(Exercise instructions): Render every line of the records below as a Markdown table with two columns, Row for a running row number and Text for the line itself. Leave out blank lines.

(Provided records):

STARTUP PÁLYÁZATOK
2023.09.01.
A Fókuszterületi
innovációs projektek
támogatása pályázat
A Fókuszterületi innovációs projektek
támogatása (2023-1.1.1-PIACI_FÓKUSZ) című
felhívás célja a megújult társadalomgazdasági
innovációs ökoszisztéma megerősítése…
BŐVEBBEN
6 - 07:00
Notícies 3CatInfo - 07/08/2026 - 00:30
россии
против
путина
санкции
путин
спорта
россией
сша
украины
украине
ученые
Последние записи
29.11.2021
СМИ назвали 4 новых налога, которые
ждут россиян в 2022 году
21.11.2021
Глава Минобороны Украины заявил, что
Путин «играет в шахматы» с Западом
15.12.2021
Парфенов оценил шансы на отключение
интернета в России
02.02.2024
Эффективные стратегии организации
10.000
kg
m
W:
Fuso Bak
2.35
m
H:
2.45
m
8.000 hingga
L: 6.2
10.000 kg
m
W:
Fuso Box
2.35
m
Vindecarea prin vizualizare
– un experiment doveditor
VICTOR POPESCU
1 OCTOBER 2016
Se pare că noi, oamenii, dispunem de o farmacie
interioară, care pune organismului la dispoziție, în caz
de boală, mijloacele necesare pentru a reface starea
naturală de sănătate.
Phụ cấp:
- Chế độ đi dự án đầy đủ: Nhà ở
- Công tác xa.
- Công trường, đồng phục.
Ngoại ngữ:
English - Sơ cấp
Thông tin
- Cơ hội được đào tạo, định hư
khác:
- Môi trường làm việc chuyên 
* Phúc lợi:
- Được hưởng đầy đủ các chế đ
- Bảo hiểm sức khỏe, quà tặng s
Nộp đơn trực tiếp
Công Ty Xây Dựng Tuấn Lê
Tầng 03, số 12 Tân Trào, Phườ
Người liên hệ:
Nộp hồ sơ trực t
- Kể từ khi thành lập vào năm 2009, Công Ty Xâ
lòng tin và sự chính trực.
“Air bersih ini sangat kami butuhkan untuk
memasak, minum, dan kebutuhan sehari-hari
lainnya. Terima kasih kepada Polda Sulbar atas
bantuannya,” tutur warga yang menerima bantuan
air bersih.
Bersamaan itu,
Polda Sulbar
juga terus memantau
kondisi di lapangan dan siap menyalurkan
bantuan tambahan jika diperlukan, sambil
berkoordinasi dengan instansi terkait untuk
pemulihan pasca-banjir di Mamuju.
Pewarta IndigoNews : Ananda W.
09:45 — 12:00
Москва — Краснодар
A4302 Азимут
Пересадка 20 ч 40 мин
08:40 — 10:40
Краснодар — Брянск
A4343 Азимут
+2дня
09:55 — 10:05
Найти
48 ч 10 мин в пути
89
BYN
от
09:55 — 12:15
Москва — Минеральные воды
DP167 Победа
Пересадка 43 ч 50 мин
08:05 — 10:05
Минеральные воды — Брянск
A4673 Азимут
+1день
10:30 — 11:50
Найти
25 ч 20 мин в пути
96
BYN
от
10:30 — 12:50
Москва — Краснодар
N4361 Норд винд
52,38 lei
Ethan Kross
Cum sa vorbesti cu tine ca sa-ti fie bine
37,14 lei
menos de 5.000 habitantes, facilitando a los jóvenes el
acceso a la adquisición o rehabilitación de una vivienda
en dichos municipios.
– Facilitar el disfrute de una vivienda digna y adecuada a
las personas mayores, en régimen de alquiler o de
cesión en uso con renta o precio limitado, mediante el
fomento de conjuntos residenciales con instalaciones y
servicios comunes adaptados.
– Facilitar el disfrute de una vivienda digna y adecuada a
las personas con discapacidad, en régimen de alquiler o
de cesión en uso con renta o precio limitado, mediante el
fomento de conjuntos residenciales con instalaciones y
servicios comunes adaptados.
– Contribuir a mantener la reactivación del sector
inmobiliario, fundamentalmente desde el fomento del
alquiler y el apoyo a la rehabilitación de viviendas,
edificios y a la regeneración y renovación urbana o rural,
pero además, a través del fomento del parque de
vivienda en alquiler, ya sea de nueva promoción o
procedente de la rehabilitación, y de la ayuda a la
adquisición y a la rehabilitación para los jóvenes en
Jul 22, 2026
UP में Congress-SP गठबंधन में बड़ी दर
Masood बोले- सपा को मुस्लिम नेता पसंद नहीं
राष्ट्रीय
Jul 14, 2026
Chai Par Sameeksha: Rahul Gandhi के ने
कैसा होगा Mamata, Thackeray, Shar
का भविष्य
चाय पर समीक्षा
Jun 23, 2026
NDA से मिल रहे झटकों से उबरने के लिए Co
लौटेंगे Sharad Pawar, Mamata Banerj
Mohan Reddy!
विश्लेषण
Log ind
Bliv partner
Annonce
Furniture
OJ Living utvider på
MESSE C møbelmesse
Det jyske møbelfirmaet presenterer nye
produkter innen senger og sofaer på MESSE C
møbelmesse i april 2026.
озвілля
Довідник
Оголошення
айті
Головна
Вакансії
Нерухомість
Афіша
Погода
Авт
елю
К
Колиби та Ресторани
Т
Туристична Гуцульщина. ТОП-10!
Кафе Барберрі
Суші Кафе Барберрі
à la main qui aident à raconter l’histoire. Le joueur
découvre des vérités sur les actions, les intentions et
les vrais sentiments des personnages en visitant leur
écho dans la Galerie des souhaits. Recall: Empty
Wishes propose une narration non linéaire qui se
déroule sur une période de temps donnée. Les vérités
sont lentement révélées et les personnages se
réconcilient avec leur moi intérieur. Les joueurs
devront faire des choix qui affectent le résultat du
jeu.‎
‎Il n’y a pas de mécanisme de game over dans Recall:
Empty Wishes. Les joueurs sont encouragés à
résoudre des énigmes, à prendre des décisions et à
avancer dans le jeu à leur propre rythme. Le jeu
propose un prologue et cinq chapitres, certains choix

(Exercise output):
| Row | Text |
|---|---|
| 1 | STARTUP PÁLYÁZATOK |
| 2 | 2023.09.01. |
| 3 | A Fókuszterületi |
| 4 | innovációs projektek |
| 5 | támogatása pályázat |
| 6 | A Fókuszterületi innovációs projektek |
| 7 | támogatása (2023-1.1.1-PIACI_FÓKUSZ) című |
| 8 | felhívás célja a megújult társadalomgazdasági |
| 9 | innovációs ökoszisztéma megerősítése… |
| 10 | BŐVEBBEN |
| 11 | 6 - 07:00 |
| 12 | Notícies 3CatInfo - 07/08/2026 - 00:30 |
| 13 | россии |
| 14 | против |
| 15 | путина |
| 16 | санкции |
| 17 | путин |
| 18 | спорта |
| 19 | россией |
| 20 | сша |
| 21 | украины |
| 22 | украине |
| 23 | ученые |
| 24 | Последние записи |
| 25 | 29.11.2021 |
| 26 | СМИ назвали 4 новых налога, которые |
| 27 | ждут россиян в 2022 году |
| 28 | 21.11.2021 |
| 29 | Глава Минобороны Украины заявил, что |
| 30 | Путин «играет в шахматы» с Западом |
| 31 | 15.12.2021 |
| 32 | Парфенов оценил шансы на отключение |
| 33 | интернета в России |
| 34 | 02.02.2024 |
| 35 | Эффективные стратегии организации |
| 36 | 10.000 |
| 37 | kg |
| 38 | m |
| 39 | W: |
| 40 | Fuso Bak |
| 41 | 2.35 |
| 42 | m |
| 43 | H: |
| 44 | 2.45 |
| 45 | m |
| 46 | 8.000 hingga |
| 47 | L: 6.2 |
| 48 | 10.000 kg |
| 49 | m |
| 50 | W: |
| 51 | Fuso Box |
| 52 | 2.35 |
| 53 | m |
| 54 | Vindecarea prin vizualizare |
| 55 | – un experiment doveditor |
| 56 | VICTOR POPESCU |
| 57 | 1 OCTOBER 2016 |
| 58 | Se pare că noi, oamenii, dispunem de o farmacie |
| 59 | interioară, care pune organismului la dispoziție, în caz |
| 60 | de boală, mijloacele necesare pentru a reface starea |
| 61 | naturală de sănătate. |
| 62 | Phụ cấp: |
| 63 | - Chế độ đi dự án đầy đủ: Nhà ở |
| 64 | - Công tác xa. |
| 65 | - Công trường, đồng phục. |
| 66 | Ngoại ngữ: |
| 67 | English - Sơ cấp |
| 68 | Thông tin |
| 69 | - Cơ hội được đào tạo, định hư |
| 70 | khác: |
| 71 | - Môi trường làm việc chuyên  |
| 72 | * Phúc lợi: |
| 73 | - Được hưởng đầy đủ các chế đ |
| 74 | - Bảo hiểm sức khỏe, quà tặng s |
| 75 | Nộp đơn trực tiếp |
| 76 | Công Ty Xây Dựng Tuấn Lê |
| 77 | Tầng 03, số 12 Tân Trào, Phườ |
| 78 | Người liên hệ: |
| 79 | Nộp hồ sơ trực t |
| 80 | - Kể từ khi thành lập vào năm 2009, Công Ty Xâ |
| 81 | lòng tin và sự chính trực. |
| 82 | “Air bersih ini sangat kami butuhkan untuk |
| 83 | memasak, minum, dan kebutuhan sehari-hari |
| 84 | lainnya. Terima kasih kepada Polda Sulbar atas |
| 85 | bantuannya,” tutur warga yang menerima bantuan |
| 86 | air bersih. |
| 87 | Bersamaan itu, |
| 88 | Polda Sulbar |
| 89 | juga terus memantau |
| 90 | kondisi di lapangan dan siap menyalurkan |
| 91 | bantuan tambahan jika diperlukan, sambil |
| 92 | berkoordinasi dengan instansi terkait untuk |
| 93 | pemulihan pasca-banjir di Mamuju. |
| 94 | Pewarta IndigoNews : Ananda W. |
| 95 | 09:45 — 12:00 |
| 96 | Москва — Краснодар |
| 97 | A4302 Азимут |
| 98 | Пересадка 20 ч 40 мин |
| 99 | 08:40 — 10:40 |
| 100 | Краснодар — Брянск |
| 101 | A4343 Азимут |
| 102 | +2дня |
| 103 | 09:55 — 10:05 |
| 104 | Найти |
| 105 | 48 ч 10 мин в пути |
| 106 | 89 |
| 107 | BYN |
| 108 | от |
| 109 | 09:55 — 12:15 |
| 110 | Москва — Минеральные воды |
| 111 | DP167 Победа |
| 112 | Пересадка 43 ч 50 мин |
| 113 | 08:05 — 10:05 |
| 114 | Минеральные воды — Брянск |
| 115 | A4673 Азимут |
| 116 | +1день |
| 117 | 10:30 — 11:50 |
| 118 | Найти |
| 119 | 25 ч 20 мин в пути |
| 120 | 96 |
| 121 | BYN |
| 122 | от |
| 123 | 10:30 — 12:50 |
| 124 | Москва — Краснодар |
| 125 | N4361 Норд винд |
| 126 | 52,38 lei |
| 127 | Ethan Kross |
| 128 | Cum sa vorbesti cu tine ca sa-ti fie bine |
| 129 | 37,14 lei |
| 130 | menos de 5.000 habitantes, facilitando a los jóvenes el |
| 131 | acceso a la adquisición o rehabilitación de una vivienda |
| 132 | en dichos municipios. |
| 133 | – Facilitar el disfrute de una vivienda digna y adecuada a |
| 134 | las personas mayores, en régimen de alquiler o de |
| 135 | cesión en uso con renta o precio limitado, mediante el |
| 136 | fomento de conjuntos residenciales con instalaciones y |
| 137 | servicios comunes adaptados. |
| 138 | – Facilitar el disfrute de una vivienda digna y adecuada a |
| 139 | las personas con discapacidad, en régimen de alquiler o |
| 140 | de cesión en uso con renta o precio limitado, mediante el |
| 141 | fomento de conjuntos residenciales con instalaciones y |
| 142 | servicios comunes adaptados. |
| 143 | – Contribuir a mantener la reactivación del sector |
| 144 | inmobiliario, fundamentalmente desde el fomento del |
| 145 | alquiler y el apoyo a la rehabilitación de viviendas, |
| 146 | edificios y a la regeneración y renovación urbana o rural, |
| 147 | pero además, a través del fomento del parque de |
| 148 | vivienda en alquiler, ya sea de nueva promoción o |
| 149 | procedente de la rehabilitación, y de la ayuda a la |
| 150 | adquisición y a la rehabilitación para los jóvenes en |
| 151 | Jul 22, 2026 |
| 152 | UP में Congress-SP गठबंधन में बड़ी दर |
| 153 | Masood बोले- सपा को मुस्लिम नेता पसंद नहीं |
| 154 | राष्ट्रीय |
| 155 | Jul 14, 2026 |
| 156 | Chai Par Sameeksha: Rahul Gandhi के ने |
| 157 | कैसा होगा Mamata, Thackeray, Shar |
| 158 | का भविष्य |
| 159 | चाय पर समीक्षा |
| 160 | Jun 23, 2026 |
| 161 | NDA से मिल रहे झटकों से उबरने के लिए Co |
| 162 | लौटेंगे Sharad Pawar, Mamata Banerj |
| 163 | Mohan Reddy! |
| 164 | विश्लेषण |
| 165 | Log ind |
| 166 | Bliv partner |
| 167 | Annonce |
| 168 | Furniture |
| 169 | OJ Living utvider på |
| 170 | MESSE C møbelmesse |
| 171 | Det jyske møbelfirmaet presenterer nye |
| 172 | produkter innen senger og sofaer på MESSE C |
| 173 | møbelmesse i april 2026. |
| 174 | озвілля |
| 175 | Довідник |
| 176 | Оголошення |
| 177 | айті |
| 178 | Головна |
| 179 | Вакансії |
| 180 | Нерухомість |
| 181 | Афіша |
| 182 | Погода |
| 183 | Авт |
| 184 | елю |
| 185 | К |
| 186 | Колиби та Ресторани |
| 187 | Т |
| 188 | Туристична Гуцульщина. ТОП-10! |
| 189 | Кафе Барберрі |
| 190 | Суші Кафе Барберрі |
| 191 | à la main qui aident à raconter l’histoire. Le joueur |
| 192 | découvre des vérités sur les actions, les intentions et |
| 193 | les vrais sentiments des personnages en visitant leur |
| 194 | écho dans la Galerie des souhaits. Recall: Empty |
| 195 | Wishes propose une narration non linéaire qui se |
| 196 | déroule sur une période de temps donnée. Les vérités |
| 197 | sont lentement révélées et les personnages se |
| 198 | réconcilient avec leur moi intérieur. Les joueurs |
| 199 | devront faire des choix qui affectent le résultat du |
| 200 | jeu.‎ |
| 201 | ‎Il n’y a pas de mécanisme de game over dans Recall: |
| 202 | Empty Wishes. Les joueurs sont encouragés à |
| 203 | résoudre des énigmes, à prendre des décisions et à |
| 204 | avancer dans le jeu à leur propre rythme. Le jeu |
| 205 | propose un prologue et cinq chapitres, certains choix |